Copy the entries out again in full.

─── EXCERPTED DATA

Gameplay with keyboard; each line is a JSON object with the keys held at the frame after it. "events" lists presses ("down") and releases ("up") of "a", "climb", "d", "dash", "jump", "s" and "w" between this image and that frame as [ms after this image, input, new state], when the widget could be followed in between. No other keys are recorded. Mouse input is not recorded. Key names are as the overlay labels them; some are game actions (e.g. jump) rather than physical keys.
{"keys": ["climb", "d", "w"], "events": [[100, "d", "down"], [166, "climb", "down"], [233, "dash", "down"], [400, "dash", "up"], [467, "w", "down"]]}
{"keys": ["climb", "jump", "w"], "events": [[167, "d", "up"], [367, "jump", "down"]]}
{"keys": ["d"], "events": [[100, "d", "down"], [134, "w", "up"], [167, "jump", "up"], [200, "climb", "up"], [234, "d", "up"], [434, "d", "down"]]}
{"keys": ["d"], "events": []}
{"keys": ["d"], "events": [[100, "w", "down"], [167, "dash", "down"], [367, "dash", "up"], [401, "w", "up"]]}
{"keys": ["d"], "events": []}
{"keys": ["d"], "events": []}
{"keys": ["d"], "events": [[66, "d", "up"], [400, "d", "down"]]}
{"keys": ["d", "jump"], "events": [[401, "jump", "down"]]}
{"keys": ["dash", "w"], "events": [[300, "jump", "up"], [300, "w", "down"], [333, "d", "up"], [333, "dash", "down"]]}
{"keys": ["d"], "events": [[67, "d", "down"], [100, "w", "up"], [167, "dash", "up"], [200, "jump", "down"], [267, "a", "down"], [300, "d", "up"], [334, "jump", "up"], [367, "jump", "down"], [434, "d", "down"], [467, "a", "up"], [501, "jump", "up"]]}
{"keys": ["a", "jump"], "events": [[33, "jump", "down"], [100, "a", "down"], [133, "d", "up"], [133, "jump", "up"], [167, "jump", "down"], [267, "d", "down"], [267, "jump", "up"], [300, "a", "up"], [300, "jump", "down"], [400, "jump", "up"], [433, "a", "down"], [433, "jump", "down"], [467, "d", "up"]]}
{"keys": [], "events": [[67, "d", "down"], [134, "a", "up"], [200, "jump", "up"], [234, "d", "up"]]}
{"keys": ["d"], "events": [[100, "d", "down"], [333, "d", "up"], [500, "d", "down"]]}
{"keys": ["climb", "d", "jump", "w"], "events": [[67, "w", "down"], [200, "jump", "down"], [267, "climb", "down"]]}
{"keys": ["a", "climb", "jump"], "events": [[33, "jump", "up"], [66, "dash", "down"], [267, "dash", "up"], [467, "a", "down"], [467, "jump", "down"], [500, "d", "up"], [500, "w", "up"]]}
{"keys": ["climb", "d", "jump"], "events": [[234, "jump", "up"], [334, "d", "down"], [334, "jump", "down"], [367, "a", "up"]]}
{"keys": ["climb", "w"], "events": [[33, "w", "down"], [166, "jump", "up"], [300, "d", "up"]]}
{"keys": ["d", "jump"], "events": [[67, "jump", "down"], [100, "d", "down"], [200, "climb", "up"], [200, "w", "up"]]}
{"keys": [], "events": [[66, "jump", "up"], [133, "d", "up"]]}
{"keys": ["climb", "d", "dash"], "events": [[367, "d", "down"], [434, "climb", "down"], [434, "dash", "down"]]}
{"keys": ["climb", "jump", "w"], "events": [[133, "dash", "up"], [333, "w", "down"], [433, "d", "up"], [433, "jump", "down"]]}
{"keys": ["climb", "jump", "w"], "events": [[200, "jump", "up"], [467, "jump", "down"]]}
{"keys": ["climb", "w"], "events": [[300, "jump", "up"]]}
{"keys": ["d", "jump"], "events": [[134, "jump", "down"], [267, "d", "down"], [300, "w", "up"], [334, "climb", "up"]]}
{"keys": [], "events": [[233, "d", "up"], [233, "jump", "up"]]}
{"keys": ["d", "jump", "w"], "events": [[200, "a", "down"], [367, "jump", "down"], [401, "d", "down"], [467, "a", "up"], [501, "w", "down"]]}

──────

→ RESULT FOR THIS TASK:
Gameplay with keyboard; each line is a JSON object with the keys held at the frame after it. "events" lists presses ("down") and releases ("up") of "a", "climb", "d", "dash", "jump", "s" and "w" between this image and that frame as [ms after this image, input, new state], when the widget could be followed in between. No other keys are recorded. Mouse input is not recorded. Key names are as the overlay labels them; some are game actions (e.g. jump) rather than physical keys.
{"keys": ["climb", "d", "w"], "events": [[100, "d", "down"], [166, "climb", "down"], [233, "dash", "down"], [400, "dash", "up"], [467, "w", "down"]]}
{"keys": ["climb", "jump", "w"], "events": [[167, "d", "up"], [367, "jump", "down"]]}
{"keys": ["d"], "events": [[100, "d", "down"], [134, "w", "up"], [167, "jump", "up"], [200, "climb", "up"], [234, "d", "up"], [434, "d", "down"]]}
{"keys": ["d"], "events": []}
{"keys": ["d"], "events": [[100, "w", "down"], [167, "dash", "down"], [367, "dash", "up"], [401, "w", "up"]]}
{"keys": ["d"], "events": []}
{"keys": ["d"], "events": []}
{"keys": ["d"], "events": [[66, "d", "up"], [400, "d", "down"]]}
{"keys": ["d", "jump"], "events": [[401, "jump", "down"]]}
{"keys": ["dash", "w"], "events": [[300, "jump", "up"], [300, "w", "down"], [333, "d", "up"], [333, "dash", "down"]]}
{"keys": ["d"], "events": [[67, "d", "down"], [100, "w", "up"], [167, "dash", "up"], [200, "jump", "down"], [267, "a", "down"], [300, "d", "up"], [334, "jump", "up"], [367, "jump", "down"], [434, "d", "down"], [467, "a", "up"], [501, "jump", "up"]]}
{"keys": ["a", "jump"], "events": [[33, "jump", "down"], [100, "a", "down"], [133, "d", "up"], [133, "jump", "up"], [167, "jump", "down"], [267, "d", "down"], [267, "jump", "up"], [300, "a", "up"], [300, "jump", "down"], [400, "jump", "up"], [433, "a", "down"], [433, "jump", "down"], [467, "d", "up"]]}
{"keys": [], "events": [[67, "d", "down"], [134, "a", "up"], [200, "jump", "up"], [234, "d", "up"]]}
{"keys": ["d"], "events": [[100, "d", "down"], [333, "d", "up"], [500, "d", "down"]]}
{"keys": ["climb", "d", "jump", "w"], "events": [[67, "w", "down"], [200, "jump", "down"], [267, "climb", "down"]]}
{"keys": ["a", "climb", "jump"], "events": [[33, "jump", "up"], [66, "dash", "down"], [267, "dash", "up"], [467, "a", "down"], [467, "jump", "down"], [500, "d", "up"], [500, "w", "up"]]}
{"keys": ["climb", "d", "jump"], "events": [[234, "jump", "up"], [334, "d", "down"], [334, "jump", "down"], [367, "a", "up"]]}
{"keys": ["climb", "w"], "events": [[33, "w", "down"], [166, "jump", "up"], [300, "d", "up"]]}
{"keys": ["d", "jump"], "events": [[67, "jump", "down"], [100, "d", "down"], [200, "climb", "up"], [200, "w", "up"]]}
{"keys": [], "events": [[66, "jump", "up"], [133, "d", "up"]]}
{"keys": ["climb", "d", "dash"], "events": [[367, "d", "down"], [434, "climb", "down"], [434, "dash", "down"]]}
{"keys": ["climb", "jump", "w"], "events": [[133, "dash", "up"], [333, "w", "down"], [433, "d", "up"], [433, "jump", "down"]]}
{"keys": ["climb", "jump", "w"], "events": [[200, "jump", "up"], [467, "jump", "down"]]}
{"keys": ["climb", "w"], "events": [[300, "jump", "up"]]}
{"keys": ["d", "jump"], "events": [[134, "jump", "down"], [267, "d", "down"], [300, "w", "up"], [334, "climb", "up"]]}
{"keys": [], "events": [[233, "d", "up"], [233, "jump", "up"]]}
{"keys": ["d", "jump", "w"], "events": [[200, "a", "down"], [367, "jump", "down"], [401, "d", "down"], [467, "a", "up"], [501, "w", "down"]]}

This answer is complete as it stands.